Continue the piece about Denver Health and Hospital, picking up after its last sentence.
Page extract Start Marker
It is a typical day on the sprawling grounds of Denver Health and Hospital. Doctors and nurses dressed in the uniform of the day—sky blue scrubs—walk to their next appointment. Countless others, there to drop someone off or see a doctor, share the same passageway. It’s unorganized choreography that takes place all day long. Just another normal day at Denver’s busiest hospital.
Everyone is going someplace, to a building labeled ‘A’ or ‘B’ or some other letter of the alphabet. Or, maybe, just headed home.
Navigating the sidewalks, you take a serpentine route, walking around the ‘burrito man,’ dodging the heart surgeon or the nurse, the worried family or the Uber driver who’s just stepped out of the car to stretch. As you do, you hear a cacophony of accents and languages. It’s Monday, but it could be any day at Denver Health.
The hospital has gone through an evolution of names since it began more than 160 years ago. In previous incarnations, it was City Hospital, later the Poor House, County Hospital, Arapahoe County Hospital, Denver General and in 1997 to present, Denver Health and Hospital. But its basic mission has remained constant, “to provide access to the highest quality health care.”
Its emergency department remains an American gold standard. But it has other specialties that rival any health facility in the country.
Its open doors also mean treating one in four Denver residents each year. Half of the babies born each year in Denver are ‘Denver Health babies.’ All told, 300,000-plus people are in-patient or out-patients at the hospital each year with a growing number of being non-native born.
“I’d say it’s 60-40,” a friendly Denver Health concierge answers when asked the percentage of those asking for help or directions are Spanish speakers.’ Today’s concierge is well equipped. He also speaks Spanish. The hospital is its own Tower of Babel. Languages proliferate.
Despite recent fiscal challenges, the facility has shown amazing resiliency and imagination. While it posted a $35 million loss in 2022 it bounced back the next year reporting a $17 million profit. It finished 2024 $10 million in the red. And while the numbers are steep, in the healthcare world, they’re neither foreign nor unique. They’re part of doing business.
But, said CEO and former Colorado Lieutenant Governor Donna Lynne, “Our budget is holding steady this year.” That, of course, is thanks to passage of ballot measure 2Q that voters approved last November.
The measure, a .34 percent sales tax hike, is estimated to raise approximately $70 million per year. Following the vote, District 3 City Council member Jamie Torres and primary co-sponsor of 2Q applauded voters. “You have ensured Denver Health can continue to provide crucial health services” she told The Denver Post.
Page extract End Marker
Recorded information Start Marker
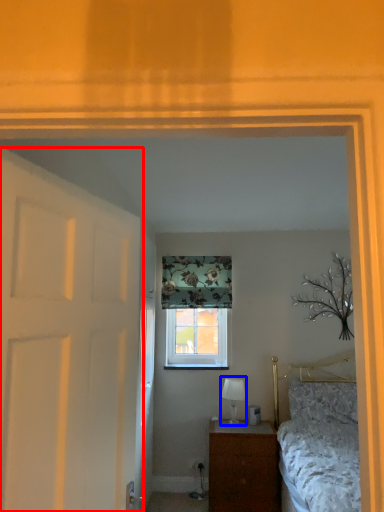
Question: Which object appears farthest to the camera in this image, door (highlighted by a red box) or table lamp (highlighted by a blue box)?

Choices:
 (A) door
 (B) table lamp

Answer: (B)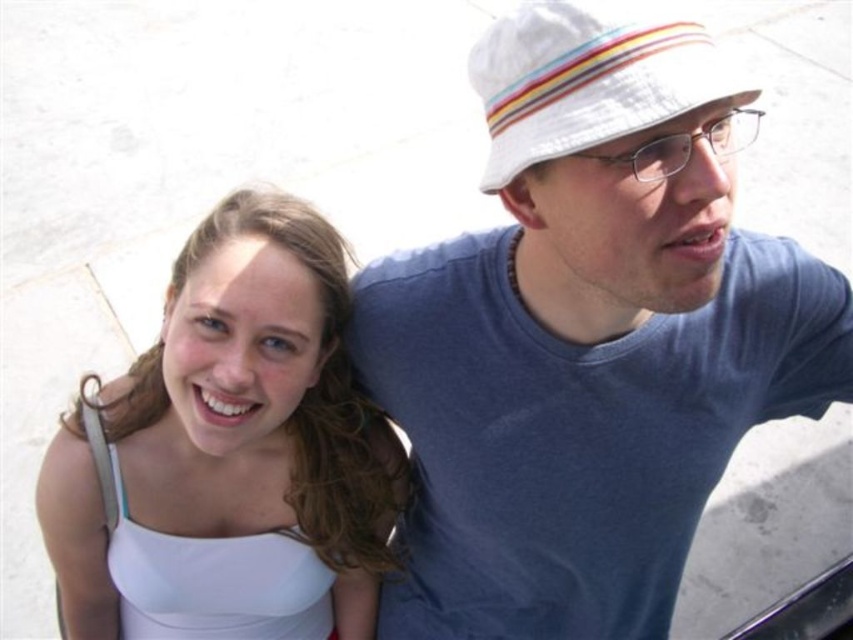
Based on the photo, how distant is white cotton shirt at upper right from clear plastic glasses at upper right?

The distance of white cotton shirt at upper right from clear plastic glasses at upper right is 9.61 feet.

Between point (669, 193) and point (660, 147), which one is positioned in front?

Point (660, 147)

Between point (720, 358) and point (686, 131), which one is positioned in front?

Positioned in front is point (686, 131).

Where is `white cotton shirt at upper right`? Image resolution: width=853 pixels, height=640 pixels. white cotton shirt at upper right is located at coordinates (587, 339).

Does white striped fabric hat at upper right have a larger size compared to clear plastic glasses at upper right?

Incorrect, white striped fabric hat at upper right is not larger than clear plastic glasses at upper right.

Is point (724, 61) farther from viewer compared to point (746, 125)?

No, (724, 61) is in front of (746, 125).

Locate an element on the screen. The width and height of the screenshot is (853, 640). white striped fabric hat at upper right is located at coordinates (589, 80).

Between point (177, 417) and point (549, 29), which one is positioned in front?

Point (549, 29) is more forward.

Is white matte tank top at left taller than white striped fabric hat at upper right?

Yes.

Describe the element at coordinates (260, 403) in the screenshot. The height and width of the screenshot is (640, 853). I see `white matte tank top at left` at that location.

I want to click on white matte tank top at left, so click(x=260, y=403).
Recorded information End Marker
> **Reply to the task**
Despite the hospital’s red ink challenges, Lynne said it has so far escaped layoffs. But even with passage of 2Q, it cannot relax nor take anything off the table. “We are hoping to avoid staff reductions.” So far, so good.
But money to fund one of Colorado’s and the West’s finest hospitals, even in good times, is no easy task. And because Denver Health serves a Medicare/Medicaid—about 70 percent—and indigent population, it will always be challenged.
“In 2024, Denver Health had $155 million in uncompensated care costs,” Lynne said. Also, added Lynne, “because of H.R.1’s (Trump’s ‘Big Beautiful Bill) Medicaid eligibility changes, we fully anticipate that number to grow exponentially in the years to come. In that regard, Denver Health is not unlike scores of similar regional hospitals.
“Nearly two thirds of our funding come from the federal government,” Lynne said. In 2024, the hospital took in “$474 million in Medicaid reimbursement.” Lynne and the hospital will have to wait on the legislation’s impact. But it will have ramifications, both fiscal and in pure health care delivery. The ‘how big’ and ‘when’ variables of this equation remain a mystery. But they’re coming and the hospital is bracing for it.
“If people go without health insurance,” Lynne said, “it’s likely they will delay care and choose to receive it in an emergency room where the cost of care is much higher…as the state’s major safety-net hospital, we will see the greatest number of patients coming to us for care because they simply cannot afford it.” Also, for facilities like Denver Health, no one visiting the ER is turned away.
Because rural hospitals also receive a large portion of their operating costs from Medicare and Medicaid, they will face the same challenges. Some, it has been predicted, may have to close. If that happens, hospitals like Denver Health may be taxed with an even higher patient load as the migration for care will surely bring them.
Just how the President’s center piece legislation, H.R. 1, ultimately impacts hospitals, both rural and metropolitan facilities like Denver Health, will not be known for months. But the template, with changes in Medicaid eligibility requirements, including a provision calling for all able-bodied male adults over age 18 seeking health care must work. It’s part of the deal.
Still, knowing that tough times may be coming, Lynne said, the mission at Denver Health will not change. There may be fewer dollars to cover treatments, but healthcare will not be compromised.